Dans son étude de 2022, Christopher W. Wheldon met en lumière les opportunités manquées pour la prévention du cancer anal parmi les populations à risque, en Pennsylvanie, notamment les hommes ayant des rapports sexuels avec des hommes (HSH), ainsi que les femmes transgenres ayant des rapports sexuels avec des hommes, deux populations à risque disproportionné de cancer anal.

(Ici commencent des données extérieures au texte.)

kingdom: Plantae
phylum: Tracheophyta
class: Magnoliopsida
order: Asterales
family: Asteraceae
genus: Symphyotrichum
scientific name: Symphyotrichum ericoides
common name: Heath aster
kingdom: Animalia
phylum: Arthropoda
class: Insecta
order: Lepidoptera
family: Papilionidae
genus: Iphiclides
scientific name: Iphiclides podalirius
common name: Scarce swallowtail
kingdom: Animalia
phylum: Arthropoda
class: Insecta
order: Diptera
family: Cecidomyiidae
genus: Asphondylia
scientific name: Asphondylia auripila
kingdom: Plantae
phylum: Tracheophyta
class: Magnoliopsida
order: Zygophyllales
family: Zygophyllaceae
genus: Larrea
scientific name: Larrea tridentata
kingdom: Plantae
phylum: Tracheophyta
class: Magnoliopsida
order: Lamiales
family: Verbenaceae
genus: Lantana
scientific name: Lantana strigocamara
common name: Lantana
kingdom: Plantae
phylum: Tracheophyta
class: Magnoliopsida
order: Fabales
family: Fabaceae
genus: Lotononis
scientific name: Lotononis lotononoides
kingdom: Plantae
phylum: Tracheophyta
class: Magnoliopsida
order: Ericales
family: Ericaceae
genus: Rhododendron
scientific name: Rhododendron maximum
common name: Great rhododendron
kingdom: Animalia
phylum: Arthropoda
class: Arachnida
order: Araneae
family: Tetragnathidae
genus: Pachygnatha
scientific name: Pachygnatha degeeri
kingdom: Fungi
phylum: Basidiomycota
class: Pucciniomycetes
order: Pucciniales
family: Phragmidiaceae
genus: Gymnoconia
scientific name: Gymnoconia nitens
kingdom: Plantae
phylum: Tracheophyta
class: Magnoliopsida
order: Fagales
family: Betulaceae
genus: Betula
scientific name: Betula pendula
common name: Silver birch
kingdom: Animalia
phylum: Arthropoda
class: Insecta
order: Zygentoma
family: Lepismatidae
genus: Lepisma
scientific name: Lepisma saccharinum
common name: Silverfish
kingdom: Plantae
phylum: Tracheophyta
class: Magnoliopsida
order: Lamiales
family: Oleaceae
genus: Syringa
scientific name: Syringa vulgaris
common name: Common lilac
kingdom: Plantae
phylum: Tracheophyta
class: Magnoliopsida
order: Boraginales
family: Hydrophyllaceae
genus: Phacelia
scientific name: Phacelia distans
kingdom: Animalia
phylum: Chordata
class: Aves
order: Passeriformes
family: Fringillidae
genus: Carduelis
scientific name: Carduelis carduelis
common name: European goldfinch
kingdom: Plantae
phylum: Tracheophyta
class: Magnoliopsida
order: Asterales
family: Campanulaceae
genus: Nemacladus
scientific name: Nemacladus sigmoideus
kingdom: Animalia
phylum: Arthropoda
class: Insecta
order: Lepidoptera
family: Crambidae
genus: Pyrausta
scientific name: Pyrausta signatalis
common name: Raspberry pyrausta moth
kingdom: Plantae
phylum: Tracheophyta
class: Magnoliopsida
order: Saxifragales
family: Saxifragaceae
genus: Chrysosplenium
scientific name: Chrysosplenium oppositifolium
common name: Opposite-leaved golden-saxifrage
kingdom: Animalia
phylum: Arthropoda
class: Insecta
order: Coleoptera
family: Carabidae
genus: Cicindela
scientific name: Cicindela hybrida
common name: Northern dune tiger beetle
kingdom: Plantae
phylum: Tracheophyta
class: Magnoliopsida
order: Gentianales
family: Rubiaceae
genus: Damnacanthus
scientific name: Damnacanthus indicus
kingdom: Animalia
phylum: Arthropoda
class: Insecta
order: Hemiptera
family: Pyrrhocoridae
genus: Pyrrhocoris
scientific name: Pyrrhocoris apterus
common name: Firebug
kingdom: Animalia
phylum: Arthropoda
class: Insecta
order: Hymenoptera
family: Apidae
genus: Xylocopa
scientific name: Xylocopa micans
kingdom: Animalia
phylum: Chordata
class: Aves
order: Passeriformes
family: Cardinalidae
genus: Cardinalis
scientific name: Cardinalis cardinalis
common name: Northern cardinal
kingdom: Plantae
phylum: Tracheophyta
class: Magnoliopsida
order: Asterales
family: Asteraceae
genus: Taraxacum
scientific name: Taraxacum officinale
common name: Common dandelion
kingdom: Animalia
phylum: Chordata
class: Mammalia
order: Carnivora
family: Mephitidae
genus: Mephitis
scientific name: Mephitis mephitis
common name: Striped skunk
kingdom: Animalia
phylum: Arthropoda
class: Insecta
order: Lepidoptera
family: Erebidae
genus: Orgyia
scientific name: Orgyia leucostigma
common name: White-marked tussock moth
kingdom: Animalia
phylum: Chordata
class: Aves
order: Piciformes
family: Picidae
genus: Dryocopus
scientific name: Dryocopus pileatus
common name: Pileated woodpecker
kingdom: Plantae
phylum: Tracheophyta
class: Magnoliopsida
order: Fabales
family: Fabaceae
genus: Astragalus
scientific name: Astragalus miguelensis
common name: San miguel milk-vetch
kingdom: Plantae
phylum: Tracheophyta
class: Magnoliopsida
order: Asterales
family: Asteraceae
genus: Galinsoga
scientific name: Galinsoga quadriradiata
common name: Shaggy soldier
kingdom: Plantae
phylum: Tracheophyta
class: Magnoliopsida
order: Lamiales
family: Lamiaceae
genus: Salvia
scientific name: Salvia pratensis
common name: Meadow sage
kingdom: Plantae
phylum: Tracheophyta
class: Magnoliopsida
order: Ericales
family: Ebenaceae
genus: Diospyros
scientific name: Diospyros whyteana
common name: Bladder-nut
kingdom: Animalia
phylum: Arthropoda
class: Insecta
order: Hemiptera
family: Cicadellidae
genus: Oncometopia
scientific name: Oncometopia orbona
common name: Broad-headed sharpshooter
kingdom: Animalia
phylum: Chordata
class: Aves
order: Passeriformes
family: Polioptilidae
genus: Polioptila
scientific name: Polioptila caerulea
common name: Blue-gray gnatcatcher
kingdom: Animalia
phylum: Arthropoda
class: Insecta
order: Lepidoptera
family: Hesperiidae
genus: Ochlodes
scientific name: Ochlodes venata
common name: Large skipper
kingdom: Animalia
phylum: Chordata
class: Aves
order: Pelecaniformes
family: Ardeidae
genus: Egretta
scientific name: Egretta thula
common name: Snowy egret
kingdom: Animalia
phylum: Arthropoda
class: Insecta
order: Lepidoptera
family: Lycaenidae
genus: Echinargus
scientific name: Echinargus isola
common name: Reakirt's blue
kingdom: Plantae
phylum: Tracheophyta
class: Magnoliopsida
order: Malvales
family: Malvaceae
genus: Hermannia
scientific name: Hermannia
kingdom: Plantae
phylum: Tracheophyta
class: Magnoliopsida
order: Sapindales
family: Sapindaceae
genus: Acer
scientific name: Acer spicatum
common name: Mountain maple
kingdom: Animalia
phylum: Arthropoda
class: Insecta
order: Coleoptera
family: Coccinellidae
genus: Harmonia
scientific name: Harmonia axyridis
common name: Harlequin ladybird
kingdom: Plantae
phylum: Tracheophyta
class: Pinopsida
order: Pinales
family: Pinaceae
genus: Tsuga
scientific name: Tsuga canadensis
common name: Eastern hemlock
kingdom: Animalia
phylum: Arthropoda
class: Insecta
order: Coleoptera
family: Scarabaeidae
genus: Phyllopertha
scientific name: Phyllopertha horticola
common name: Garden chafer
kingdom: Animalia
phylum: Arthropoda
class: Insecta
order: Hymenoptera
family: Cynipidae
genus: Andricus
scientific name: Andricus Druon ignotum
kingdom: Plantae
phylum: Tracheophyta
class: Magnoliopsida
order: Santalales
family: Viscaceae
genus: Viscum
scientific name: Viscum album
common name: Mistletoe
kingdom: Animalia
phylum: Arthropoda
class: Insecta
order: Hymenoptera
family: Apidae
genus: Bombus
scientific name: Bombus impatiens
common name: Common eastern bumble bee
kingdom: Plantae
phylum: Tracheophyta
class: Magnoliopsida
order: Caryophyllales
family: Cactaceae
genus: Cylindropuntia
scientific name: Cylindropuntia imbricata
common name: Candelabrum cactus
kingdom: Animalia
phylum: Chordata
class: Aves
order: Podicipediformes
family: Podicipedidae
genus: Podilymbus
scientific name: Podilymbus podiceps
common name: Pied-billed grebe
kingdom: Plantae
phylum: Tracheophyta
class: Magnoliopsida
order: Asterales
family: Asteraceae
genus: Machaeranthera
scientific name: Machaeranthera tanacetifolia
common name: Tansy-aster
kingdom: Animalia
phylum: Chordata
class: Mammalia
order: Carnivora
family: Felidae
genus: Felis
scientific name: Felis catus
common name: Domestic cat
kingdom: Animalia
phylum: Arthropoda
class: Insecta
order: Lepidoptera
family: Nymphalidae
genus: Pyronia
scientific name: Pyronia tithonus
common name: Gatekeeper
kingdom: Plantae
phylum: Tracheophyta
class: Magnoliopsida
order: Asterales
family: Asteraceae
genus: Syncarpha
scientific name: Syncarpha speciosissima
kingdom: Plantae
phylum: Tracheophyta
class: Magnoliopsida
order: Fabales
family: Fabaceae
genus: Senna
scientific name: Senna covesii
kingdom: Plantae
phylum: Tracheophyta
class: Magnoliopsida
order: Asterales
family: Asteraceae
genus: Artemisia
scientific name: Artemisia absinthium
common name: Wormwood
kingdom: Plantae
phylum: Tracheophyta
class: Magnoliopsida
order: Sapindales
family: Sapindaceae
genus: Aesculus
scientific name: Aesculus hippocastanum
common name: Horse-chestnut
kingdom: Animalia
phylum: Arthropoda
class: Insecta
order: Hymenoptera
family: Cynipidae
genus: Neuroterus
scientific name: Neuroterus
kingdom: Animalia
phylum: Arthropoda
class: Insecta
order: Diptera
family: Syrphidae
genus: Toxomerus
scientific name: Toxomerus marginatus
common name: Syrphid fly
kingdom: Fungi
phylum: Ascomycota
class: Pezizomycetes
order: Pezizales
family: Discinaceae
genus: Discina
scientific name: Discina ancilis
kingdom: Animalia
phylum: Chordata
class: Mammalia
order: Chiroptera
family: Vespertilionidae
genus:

Les résultats de l’étude montrent que plus de la moitié des HSH et des femmes transgenres prépeuses n’avaient pas encore initié la vaccination contre le HPV. L’acceptabilité du vaccin contre le HPV est pourtant élevée parmi les participantes. La faible utilisation du vaccin contre le HPV est donc probablement due à une mauvaise connaissance et à des occasions manquées lors de la prise en charge médicale, la vaccination contre le HPV n’étant pas incluse dans les directives actuelles de dépistage pour l’initiation de la PrEP.